One Voice at Christmas is a 2016 Christmas album by the Welsh singer Aled Jones and produced by Classic FM. It was created as a follow-up to Jones' One Voice album released earlier in the year and followed a similar style with Jones duetting on Christmas carols and songs with his younger self. It reached a peak of 22 in the official UK Album Charts and number 1 in the UK Classical Chart.

== Background ==
In April 2016, Jones released One Voice involving duets with himself recorded when he was a boy soprano. The album was a critical success and reached a peak of 3 in the UK Albums Chart. Jones planned a follow-up album which he planned to release in time for Christmas. The album One Voice at Christmas was revealed on a Flybe flight from London City Airport to Cardiff Airport by Jones singing "Walking in the Air" (which had made his fame due to associations with "The Snowman") on the plane.

== Album ==
The album consists of Jones performing duets of Christmas carols and other Christmas songs with his younger self. However, he also duets with other people compared with the original One Voice. Jones duets with John Williams on "Silent Night", and Libera on "O Holy Night", "Jesus Christ the Apple Tree" and "Away in a Manger". "Little Drummer Boy", his 2008 duet with Sir Terry Wogan is included as a bonus track. The album was recorded in California, United States, due to the producer living in New Zealand. Jones stated that it felt odd recording "In the Bleak Midwinter" in August in a hot climate.
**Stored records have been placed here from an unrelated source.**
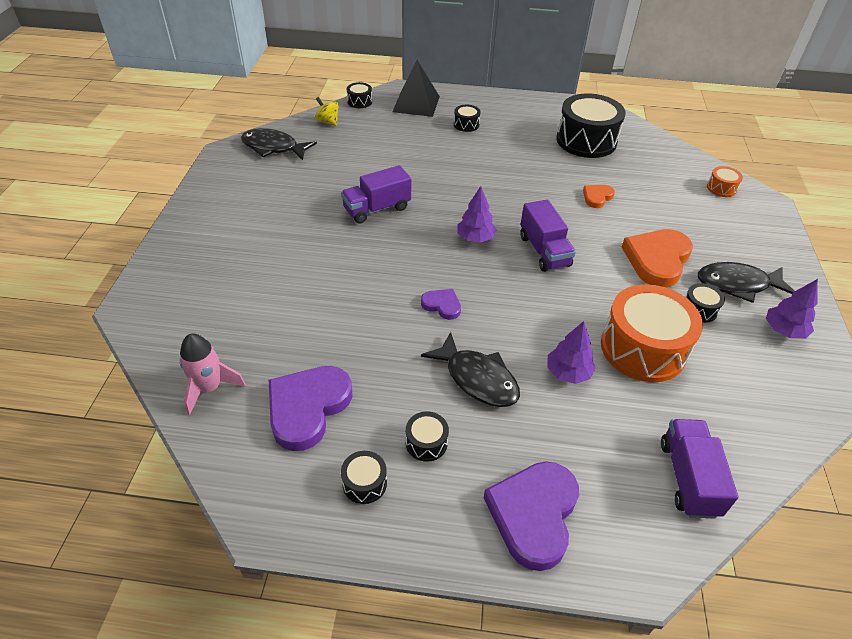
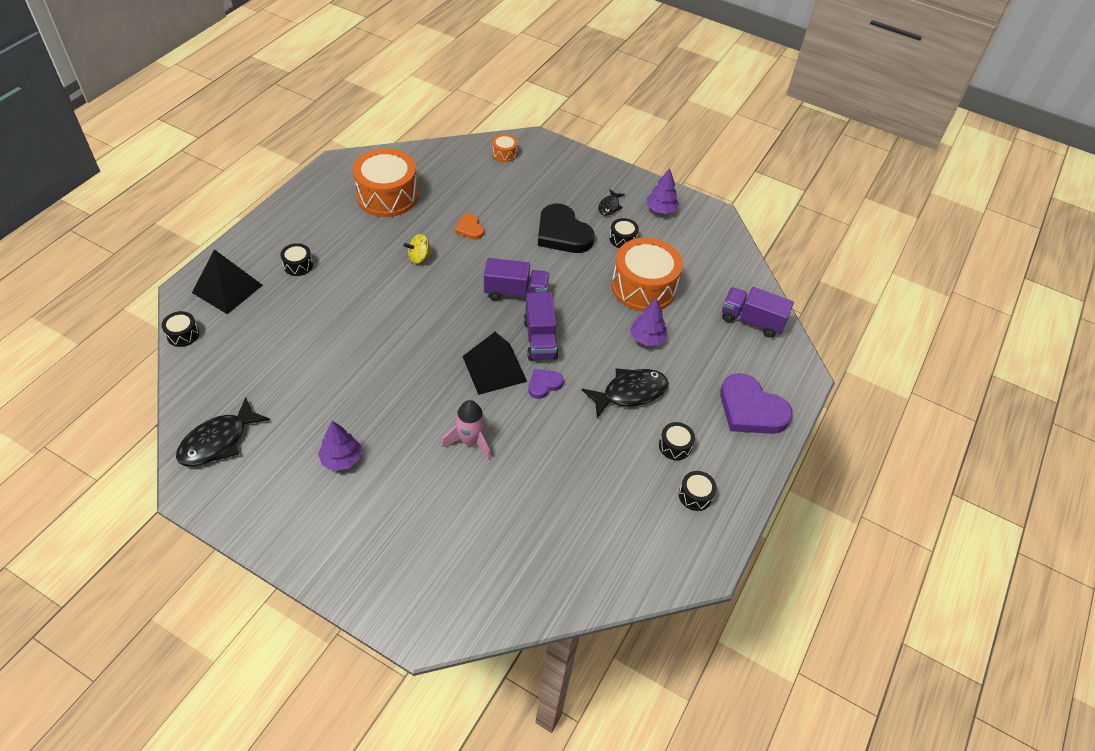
camera: 70 degrees left, 5 degrees up
pink rocket [180,333,246,415] -> pink rocket moved to [441,400,491,460]
purple heart [269,366,352,451] -> none
yellow spinning top [315,97,339,126] -> yellow spinning top moved to [403,234,433,264]
purple truck [341,165,411,224] -> purple truck moved to [524,292,559,361]
purple tree [457,186,497,243] -> purple tree moved to [318,421,361,471]
black drum [556,94,626,158] -> orange drum [352,148,418,217]
orange heart [622,229,693,288] -> black heart [538,204,594,253]
black fish [698,262,795,303] -> black fish [598,189,625,216], size x0.54
none -> black pyramid [463,332,527,395]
When it was released on 25 November 2016 it went straight to number 1 in the UK Classical Chart and remained there for the rest of December, becoming the UK Classical Chart Christmas number 1. In the UK Album Charts, it fared less well by entering at 30 and retaining that spot for the next week before rising to 24 and 22 the following weeks over Christmas but then dropped out after five weeks in the chart.

== Track listing ==
One Voice at Christmas contains the following tracks:

1. "Walking in the Air"
2. "O Holy Night"
3. "In the Bleak Midwinter"
4. "Silent Night"
5. "O Come, O Come Emmanuel"
6. "Have Yourself a Merry Little Christmas"
7. "Jesus Christ the Apple Tree"
8. "Away in a Manger"
9. "The Little Road to Bethlehem"
10. "It Came Upon the Midnight Clear"
11. "Hwiangerdd Mair (Mary's Lullaby)"
12. "Come unto Him"
13. "Little Drummer Boy"

==Certifications==

| Region | Certification | Certified units/sales |
| United Kingdom (BPI) | Silver | 60,000^{‡} |
^{‡} Sales+streaming figures based on certification alone.